What's really most important here is that you learn to interact with the fairer sex (yes, women are the fairer sex, and if you disagree, you're gay). The best way to do this is to interact with them more. Maybe it'll take you a year before you really seem natural, confident, and comfortable without being too aggressive, creepy, or too withdrawn. Given the information at your behest here, the people you can talk to, and the fact that you know not to put women on a pedestal means that you should be starting a point better than at least 50% of your peers if not more. You have no excuse not to be really getting good! Go out and talk to girls, however you want to do it. I don't care if you use routines or not (even if I think they're silly, there are respected people who like them so I'm not judgin), hell it doesn't even matter what you say or use just talk to them. The more you do, the better you'll be, and you know what you'll be doing well enough within a year that your confidence will be solid. I mean, the more time you spend dealing with chicks, the more you realize it's no big deal. Not even worth writing as much as I have over. Yet here I am trying to explain it to you because it's just one of those that every guy has to figure out at some point, and I want to help you on your way. So go out there and talk to girls! Every day! It's simple and straightforward - the more you do this, with whatever plan, or even no plan at all, the better you'll get. This is how naturals became naturals, and this is how you are going to do it to.

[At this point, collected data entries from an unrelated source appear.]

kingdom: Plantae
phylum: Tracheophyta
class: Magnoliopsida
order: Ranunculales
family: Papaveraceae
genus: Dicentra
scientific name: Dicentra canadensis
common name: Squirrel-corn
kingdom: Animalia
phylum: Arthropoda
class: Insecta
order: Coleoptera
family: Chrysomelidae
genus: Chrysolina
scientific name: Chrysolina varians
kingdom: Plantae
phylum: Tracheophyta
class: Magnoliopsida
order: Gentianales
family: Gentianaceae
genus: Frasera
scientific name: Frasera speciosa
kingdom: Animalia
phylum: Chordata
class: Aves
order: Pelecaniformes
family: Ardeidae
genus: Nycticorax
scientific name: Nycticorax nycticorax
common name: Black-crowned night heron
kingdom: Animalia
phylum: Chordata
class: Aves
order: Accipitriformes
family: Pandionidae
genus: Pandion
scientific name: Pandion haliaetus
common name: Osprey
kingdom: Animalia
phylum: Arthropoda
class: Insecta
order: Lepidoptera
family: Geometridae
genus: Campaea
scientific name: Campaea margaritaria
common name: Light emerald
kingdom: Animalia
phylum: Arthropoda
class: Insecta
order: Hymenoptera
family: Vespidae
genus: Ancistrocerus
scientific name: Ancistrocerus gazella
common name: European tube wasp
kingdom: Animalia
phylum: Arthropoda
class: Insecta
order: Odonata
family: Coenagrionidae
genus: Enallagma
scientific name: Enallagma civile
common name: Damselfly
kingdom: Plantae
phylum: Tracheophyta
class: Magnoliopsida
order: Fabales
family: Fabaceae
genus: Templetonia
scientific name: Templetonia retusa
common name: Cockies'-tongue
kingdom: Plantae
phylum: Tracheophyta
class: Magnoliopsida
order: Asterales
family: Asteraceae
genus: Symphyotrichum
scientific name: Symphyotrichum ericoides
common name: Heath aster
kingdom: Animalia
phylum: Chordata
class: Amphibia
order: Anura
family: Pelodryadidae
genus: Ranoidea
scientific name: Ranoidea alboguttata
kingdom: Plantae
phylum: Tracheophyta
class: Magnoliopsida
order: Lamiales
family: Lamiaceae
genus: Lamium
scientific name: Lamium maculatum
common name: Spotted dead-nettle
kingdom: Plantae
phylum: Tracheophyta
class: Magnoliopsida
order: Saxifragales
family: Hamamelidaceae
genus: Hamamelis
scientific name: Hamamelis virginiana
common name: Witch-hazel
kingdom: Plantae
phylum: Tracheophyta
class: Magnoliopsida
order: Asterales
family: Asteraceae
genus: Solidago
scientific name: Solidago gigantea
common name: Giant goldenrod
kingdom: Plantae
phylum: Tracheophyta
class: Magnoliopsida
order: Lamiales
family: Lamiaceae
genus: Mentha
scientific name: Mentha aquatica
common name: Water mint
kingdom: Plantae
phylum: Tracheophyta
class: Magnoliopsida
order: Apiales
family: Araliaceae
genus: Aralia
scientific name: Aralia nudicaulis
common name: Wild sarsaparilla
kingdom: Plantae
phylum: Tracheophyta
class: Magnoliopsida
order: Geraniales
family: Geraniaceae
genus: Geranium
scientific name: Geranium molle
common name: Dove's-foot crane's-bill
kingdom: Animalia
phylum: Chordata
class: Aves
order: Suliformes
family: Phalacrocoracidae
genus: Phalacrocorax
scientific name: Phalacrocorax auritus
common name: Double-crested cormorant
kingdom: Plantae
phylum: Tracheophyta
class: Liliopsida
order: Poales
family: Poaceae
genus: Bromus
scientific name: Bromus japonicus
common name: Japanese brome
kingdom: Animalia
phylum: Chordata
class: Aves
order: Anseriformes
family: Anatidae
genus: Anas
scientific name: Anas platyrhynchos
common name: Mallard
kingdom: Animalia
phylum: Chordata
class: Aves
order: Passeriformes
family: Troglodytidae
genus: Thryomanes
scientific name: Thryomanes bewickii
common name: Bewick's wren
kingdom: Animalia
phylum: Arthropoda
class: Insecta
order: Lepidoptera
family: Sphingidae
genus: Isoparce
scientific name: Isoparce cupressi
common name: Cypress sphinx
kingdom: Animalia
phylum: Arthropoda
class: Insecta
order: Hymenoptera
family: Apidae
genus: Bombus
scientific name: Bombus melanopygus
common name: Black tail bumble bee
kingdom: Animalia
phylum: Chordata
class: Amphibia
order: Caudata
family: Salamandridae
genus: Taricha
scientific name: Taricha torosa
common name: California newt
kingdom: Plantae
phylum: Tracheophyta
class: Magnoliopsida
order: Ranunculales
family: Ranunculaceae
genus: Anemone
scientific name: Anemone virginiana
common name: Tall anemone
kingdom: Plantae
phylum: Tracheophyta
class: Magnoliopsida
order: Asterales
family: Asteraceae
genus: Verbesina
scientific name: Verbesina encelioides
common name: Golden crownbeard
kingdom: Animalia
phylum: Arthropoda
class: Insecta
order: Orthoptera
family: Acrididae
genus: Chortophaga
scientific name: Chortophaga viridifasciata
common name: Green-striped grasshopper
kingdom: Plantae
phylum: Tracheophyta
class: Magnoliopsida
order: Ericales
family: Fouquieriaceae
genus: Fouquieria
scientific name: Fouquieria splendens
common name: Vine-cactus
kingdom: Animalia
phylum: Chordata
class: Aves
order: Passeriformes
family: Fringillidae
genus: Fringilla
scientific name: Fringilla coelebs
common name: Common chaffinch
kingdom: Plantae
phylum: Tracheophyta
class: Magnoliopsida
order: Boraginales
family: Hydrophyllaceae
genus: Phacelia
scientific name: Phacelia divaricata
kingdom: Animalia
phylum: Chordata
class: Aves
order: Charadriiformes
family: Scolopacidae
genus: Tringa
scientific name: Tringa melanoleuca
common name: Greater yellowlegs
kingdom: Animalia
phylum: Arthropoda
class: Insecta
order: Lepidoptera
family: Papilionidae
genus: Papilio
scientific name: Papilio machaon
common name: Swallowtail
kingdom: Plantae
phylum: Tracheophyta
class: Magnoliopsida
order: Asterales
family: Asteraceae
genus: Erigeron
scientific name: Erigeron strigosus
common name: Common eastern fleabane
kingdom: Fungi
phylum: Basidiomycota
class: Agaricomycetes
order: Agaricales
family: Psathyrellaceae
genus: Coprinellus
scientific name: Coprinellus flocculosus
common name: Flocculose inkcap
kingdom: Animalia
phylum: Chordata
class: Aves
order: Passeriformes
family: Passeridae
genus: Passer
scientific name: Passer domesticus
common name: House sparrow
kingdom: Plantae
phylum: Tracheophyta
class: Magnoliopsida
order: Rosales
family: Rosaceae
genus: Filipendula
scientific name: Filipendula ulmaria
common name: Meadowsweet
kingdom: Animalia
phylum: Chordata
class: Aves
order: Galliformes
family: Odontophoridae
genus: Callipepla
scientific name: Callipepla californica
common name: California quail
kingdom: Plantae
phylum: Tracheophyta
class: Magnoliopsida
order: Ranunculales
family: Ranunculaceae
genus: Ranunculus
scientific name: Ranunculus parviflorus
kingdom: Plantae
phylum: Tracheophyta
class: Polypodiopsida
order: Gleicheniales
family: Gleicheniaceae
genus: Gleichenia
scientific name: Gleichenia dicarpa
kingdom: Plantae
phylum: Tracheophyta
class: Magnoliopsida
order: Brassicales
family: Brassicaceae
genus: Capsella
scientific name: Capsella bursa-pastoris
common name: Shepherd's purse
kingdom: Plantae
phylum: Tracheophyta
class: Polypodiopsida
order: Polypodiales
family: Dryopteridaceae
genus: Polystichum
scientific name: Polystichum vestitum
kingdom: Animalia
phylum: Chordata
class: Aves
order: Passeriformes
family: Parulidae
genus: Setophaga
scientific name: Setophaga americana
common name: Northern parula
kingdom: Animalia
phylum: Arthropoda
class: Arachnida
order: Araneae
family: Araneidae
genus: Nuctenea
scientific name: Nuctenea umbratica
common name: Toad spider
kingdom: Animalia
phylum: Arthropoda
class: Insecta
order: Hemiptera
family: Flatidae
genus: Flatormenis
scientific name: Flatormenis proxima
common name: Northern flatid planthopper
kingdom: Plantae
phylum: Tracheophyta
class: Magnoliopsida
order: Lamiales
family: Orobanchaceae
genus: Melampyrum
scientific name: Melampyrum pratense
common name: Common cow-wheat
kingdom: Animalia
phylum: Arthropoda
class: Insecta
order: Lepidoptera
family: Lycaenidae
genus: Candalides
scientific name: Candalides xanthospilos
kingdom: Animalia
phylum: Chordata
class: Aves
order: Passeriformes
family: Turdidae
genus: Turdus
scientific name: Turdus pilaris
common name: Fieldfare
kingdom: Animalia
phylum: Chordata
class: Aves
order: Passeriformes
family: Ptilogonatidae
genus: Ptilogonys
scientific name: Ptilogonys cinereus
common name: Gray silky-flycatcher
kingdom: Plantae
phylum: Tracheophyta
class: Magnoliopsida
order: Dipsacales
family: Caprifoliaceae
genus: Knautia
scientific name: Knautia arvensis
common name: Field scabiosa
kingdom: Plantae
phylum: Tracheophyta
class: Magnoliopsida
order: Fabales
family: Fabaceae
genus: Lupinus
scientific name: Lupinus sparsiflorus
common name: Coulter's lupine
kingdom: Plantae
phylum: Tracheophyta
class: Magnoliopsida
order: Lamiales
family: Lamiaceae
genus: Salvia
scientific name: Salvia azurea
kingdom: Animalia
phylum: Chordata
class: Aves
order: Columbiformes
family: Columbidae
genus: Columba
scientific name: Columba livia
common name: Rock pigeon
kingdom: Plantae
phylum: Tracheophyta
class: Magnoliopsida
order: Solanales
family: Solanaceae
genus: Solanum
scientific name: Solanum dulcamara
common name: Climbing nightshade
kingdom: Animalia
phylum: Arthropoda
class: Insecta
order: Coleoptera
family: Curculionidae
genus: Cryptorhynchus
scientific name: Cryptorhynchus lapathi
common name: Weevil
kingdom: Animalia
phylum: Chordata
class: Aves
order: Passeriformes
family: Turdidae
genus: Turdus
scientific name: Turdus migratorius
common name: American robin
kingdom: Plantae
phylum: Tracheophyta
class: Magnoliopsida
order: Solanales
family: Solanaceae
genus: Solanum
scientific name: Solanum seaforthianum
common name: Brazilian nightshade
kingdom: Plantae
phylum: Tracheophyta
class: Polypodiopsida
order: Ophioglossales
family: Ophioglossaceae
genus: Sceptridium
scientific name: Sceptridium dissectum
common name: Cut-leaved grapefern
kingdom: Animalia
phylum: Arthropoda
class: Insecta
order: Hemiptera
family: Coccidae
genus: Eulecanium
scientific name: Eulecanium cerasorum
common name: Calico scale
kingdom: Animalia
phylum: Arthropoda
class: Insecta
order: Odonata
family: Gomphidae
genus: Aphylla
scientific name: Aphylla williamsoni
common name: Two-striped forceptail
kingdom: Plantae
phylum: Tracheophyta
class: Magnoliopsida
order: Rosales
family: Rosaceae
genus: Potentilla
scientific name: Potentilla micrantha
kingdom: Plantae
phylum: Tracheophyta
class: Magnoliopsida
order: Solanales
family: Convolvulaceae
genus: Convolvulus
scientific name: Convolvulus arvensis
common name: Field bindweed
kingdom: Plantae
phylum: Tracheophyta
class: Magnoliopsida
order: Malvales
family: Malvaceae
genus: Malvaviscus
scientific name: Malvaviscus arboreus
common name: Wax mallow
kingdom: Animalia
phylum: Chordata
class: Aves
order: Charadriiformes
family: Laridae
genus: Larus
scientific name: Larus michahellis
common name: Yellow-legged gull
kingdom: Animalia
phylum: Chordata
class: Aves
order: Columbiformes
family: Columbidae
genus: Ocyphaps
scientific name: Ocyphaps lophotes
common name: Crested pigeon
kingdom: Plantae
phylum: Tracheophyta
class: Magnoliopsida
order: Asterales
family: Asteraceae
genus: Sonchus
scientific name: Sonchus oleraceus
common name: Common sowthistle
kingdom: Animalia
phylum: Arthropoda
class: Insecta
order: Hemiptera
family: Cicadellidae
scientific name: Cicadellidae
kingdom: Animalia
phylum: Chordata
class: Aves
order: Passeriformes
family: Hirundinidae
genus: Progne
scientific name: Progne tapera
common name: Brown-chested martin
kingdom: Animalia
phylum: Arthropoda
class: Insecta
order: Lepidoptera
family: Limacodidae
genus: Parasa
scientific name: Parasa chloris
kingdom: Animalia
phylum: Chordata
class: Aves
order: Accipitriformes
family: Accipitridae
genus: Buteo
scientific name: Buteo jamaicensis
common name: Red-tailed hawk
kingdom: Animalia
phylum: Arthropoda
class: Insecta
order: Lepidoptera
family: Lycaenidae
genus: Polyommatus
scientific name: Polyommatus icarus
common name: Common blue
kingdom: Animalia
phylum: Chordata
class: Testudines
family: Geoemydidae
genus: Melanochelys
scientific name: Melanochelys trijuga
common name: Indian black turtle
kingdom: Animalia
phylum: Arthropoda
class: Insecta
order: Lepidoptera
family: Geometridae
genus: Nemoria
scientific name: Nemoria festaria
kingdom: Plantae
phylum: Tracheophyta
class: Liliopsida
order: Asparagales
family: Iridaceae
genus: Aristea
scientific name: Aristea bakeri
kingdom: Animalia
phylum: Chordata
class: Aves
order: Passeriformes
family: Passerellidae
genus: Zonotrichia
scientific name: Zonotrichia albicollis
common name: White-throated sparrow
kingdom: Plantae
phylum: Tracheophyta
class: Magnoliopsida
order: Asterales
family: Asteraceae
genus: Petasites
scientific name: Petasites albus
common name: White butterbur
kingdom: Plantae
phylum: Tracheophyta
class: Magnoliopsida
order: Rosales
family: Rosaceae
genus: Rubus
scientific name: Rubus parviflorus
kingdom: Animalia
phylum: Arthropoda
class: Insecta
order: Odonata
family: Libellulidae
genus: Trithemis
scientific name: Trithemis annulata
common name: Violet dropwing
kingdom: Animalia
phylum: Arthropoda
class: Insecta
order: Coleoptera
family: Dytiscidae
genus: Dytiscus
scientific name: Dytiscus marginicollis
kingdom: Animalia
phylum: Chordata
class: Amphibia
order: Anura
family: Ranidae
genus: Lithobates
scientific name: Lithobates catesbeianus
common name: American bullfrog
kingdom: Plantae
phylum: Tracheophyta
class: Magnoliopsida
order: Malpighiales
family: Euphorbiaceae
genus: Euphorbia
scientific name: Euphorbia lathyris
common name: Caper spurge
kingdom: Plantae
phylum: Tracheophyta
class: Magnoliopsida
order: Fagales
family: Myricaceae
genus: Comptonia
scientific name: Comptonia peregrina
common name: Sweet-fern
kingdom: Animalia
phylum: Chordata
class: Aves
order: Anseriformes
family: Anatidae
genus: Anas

One more point of contention, and I just have to bring this up. While the phone game on this website definitely sucks, there is no worse phone advice than the three day rule. Every girl knows about the three day rule. Cosmo talks about the three day rule. You're not showing her that you're busy and couldn't call her, you're showing her that you were too afraid of looking desperate so you followed some stupid rule that you probably read in Maxim magazine and, in the process, actually made yourself desperate. Good job cowboy. So here's what I want you to do: forget you ever heard the 3 day rule. Call her within 1-2 days, or as soon as possible if you can't do that, and everything will be fine. It's not that complicated.
Anyway that's all I'm going to say for now, but seriously think about what I've said. Actually, don't think about it. Just go do something. Talk to some girls for chrissakes. Just talk. No interest level, no challenge, and no C&F unless you really think of something C&F worth saying. If you don't have anything to say, don't say anything. See what happens, maybe she'll fill in the gaps. If not, oh well, whatever, you're just talking. Have fun with it. Getting girls really is as easy as you want it to be.